::: Data listing :::

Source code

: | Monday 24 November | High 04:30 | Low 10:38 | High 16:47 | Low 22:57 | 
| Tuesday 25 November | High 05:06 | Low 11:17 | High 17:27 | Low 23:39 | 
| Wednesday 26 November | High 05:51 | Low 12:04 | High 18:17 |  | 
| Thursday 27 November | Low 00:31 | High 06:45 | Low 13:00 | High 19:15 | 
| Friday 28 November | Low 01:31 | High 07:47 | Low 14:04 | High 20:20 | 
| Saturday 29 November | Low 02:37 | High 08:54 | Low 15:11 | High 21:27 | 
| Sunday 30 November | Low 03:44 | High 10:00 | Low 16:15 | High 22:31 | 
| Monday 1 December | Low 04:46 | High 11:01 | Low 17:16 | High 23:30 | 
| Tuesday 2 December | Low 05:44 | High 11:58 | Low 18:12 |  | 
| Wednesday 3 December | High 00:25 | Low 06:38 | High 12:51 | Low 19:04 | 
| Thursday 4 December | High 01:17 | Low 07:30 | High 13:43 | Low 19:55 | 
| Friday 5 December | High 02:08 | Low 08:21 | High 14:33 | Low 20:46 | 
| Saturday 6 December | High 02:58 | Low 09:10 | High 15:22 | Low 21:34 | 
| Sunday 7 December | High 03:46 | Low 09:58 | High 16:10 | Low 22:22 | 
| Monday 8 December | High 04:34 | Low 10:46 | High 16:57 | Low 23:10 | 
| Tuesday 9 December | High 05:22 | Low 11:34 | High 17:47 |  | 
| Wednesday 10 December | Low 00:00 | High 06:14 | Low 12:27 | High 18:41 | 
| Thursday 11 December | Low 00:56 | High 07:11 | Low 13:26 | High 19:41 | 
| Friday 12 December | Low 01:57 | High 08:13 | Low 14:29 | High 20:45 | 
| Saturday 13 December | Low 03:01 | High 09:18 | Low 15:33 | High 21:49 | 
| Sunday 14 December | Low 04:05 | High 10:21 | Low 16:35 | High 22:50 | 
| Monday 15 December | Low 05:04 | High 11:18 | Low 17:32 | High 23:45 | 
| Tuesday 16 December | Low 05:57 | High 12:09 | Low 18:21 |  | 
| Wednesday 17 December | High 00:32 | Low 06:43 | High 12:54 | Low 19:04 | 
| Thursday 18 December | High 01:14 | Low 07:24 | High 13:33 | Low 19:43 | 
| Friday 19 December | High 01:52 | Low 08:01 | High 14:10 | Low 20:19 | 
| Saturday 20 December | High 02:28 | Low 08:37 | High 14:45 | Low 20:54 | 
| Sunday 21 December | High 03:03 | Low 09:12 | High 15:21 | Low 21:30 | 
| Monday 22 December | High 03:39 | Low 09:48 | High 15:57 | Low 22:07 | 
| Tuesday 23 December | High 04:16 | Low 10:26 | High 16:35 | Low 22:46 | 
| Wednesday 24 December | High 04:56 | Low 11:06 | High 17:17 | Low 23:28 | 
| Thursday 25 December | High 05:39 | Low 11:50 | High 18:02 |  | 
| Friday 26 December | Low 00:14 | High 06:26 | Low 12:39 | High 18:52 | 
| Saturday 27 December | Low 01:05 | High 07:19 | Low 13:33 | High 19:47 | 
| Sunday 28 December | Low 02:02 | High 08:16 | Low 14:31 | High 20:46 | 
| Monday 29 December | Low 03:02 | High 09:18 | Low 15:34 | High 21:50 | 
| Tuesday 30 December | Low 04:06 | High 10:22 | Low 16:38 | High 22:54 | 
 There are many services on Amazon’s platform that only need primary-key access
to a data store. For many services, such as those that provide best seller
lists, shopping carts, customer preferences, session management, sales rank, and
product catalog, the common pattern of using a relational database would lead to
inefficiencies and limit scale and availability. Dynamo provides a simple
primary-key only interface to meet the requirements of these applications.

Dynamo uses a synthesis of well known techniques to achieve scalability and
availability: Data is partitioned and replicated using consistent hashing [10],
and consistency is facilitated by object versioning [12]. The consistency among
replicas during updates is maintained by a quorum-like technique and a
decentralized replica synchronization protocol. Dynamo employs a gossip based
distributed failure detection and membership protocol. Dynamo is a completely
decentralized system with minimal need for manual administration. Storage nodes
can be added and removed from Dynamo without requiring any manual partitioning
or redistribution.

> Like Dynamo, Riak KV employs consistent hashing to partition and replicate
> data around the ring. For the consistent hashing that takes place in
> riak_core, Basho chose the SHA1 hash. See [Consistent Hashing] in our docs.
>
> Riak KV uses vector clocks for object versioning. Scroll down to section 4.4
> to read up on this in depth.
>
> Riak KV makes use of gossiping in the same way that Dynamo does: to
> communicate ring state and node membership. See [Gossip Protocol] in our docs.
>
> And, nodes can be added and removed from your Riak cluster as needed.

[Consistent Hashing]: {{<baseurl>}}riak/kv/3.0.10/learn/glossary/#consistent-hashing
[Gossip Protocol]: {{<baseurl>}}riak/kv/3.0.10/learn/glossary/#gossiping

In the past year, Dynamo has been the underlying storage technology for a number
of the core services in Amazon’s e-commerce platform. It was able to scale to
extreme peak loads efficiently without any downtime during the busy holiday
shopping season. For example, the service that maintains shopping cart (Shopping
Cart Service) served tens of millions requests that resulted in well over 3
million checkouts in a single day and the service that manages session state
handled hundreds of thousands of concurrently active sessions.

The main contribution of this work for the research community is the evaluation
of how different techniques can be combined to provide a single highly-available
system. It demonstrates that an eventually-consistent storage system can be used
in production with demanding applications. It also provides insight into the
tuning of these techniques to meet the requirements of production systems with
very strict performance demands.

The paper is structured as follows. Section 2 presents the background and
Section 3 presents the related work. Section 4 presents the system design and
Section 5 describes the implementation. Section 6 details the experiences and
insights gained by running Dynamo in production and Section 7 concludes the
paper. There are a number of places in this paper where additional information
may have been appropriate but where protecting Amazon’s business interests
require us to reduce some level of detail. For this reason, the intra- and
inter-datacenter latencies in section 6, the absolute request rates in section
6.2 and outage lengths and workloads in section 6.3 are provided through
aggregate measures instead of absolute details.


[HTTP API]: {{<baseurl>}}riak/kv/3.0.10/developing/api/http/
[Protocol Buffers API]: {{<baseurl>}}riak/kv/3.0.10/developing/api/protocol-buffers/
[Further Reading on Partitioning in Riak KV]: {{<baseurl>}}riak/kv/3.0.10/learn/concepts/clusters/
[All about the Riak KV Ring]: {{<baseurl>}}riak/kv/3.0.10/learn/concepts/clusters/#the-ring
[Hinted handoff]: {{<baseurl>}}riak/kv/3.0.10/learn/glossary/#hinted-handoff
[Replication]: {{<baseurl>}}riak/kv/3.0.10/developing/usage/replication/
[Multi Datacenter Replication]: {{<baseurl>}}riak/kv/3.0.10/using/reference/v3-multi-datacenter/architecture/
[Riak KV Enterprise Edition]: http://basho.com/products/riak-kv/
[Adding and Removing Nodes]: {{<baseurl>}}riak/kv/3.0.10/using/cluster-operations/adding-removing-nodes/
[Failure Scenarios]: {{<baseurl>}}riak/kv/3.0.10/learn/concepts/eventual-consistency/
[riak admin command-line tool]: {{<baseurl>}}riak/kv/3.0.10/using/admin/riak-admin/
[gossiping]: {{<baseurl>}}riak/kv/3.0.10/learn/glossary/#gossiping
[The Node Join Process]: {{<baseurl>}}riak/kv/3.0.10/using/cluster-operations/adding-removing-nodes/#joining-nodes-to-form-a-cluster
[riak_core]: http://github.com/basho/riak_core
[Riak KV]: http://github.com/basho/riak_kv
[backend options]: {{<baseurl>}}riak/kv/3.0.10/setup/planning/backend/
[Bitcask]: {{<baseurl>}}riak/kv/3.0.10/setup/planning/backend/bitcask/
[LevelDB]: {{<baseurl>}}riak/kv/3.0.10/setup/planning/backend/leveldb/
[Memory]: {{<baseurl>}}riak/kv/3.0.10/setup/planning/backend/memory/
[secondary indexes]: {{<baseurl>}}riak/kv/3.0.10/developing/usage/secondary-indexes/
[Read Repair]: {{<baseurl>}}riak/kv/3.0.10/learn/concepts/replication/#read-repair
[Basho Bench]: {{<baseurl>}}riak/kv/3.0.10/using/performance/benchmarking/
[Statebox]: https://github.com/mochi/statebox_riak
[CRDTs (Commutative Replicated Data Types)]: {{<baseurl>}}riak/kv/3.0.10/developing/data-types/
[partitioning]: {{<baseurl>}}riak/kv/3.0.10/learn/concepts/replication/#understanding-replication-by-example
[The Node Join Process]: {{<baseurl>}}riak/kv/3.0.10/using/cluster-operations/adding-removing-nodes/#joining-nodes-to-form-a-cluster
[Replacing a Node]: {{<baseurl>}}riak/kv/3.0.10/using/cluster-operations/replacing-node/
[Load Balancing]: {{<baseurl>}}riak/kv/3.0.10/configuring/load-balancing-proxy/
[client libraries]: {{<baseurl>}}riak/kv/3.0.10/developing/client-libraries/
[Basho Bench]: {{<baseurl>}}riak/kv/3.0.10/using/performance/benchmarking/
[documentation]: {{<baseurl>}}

:::

*Task details:*
Render the lines of the material above as a Markdown table with the columns No. and Line, starting at the line containing "In the past" and ending after the line containing "aggregate measures instead", both included. Omit blank lines.

*Result below:*
| No. | Line |
|---|---|
| 1 | In the past year, Dynamo has been the underlying storage technology for a number |
| 2 | of the core services in Amazon’s e-commerce platform. It was able to scale to |
| 3 | extreme peak loads efficiently without any downtime during the busy holiday |
| 4 | shopping season. For example, the service that maintains shopping cart (Shopping |
| 5 | Cart Service) served tens of millions requests that resulted in well over 3 |
| 6 | million checkouts in a single day and the service that manages session state |
| 7 | handled hundreds of thousands of concurrently active sessions. |
| 8 | The main contribution of this work for the research community is the evaluation |
| 9 | of how different techniques can be combined to provide a single highly-available |
| 10 | system. It demonstrates that an eventually-consistent storage system can be used |
| 11 | in production with demanding applications. It also provides insight into the |
| 12 | tuning of these techniques to meet the requirements of production systems with |
| 13 | very strict performance demands. |
| 14 | The paper is structured as follows. Section 2 presents the background and |
| 15 | Section 3 presents the related work. Section 4 presents the system design and |
| 16 | Section 5 describes the implementation. Section 6 details the experiences and |
| 17 | insights gained by running Dynamo in production and Section 7 concludes the |
| 18 | paper. There are a number of places in this paper where additional information |
| 19 | may have been appropriate but where protecting Amazon’s business interests |
| 20 | require us to reduce some level of detail. For this reason, the intra- and |
| 21 | inter-datacenter latencies in section 6, the absolute request rates in section |
| 22 | 6.2 and outage lengths and workloads in section 6.3 are provided through |
| 23 | aggregate measures instead of absolute details. |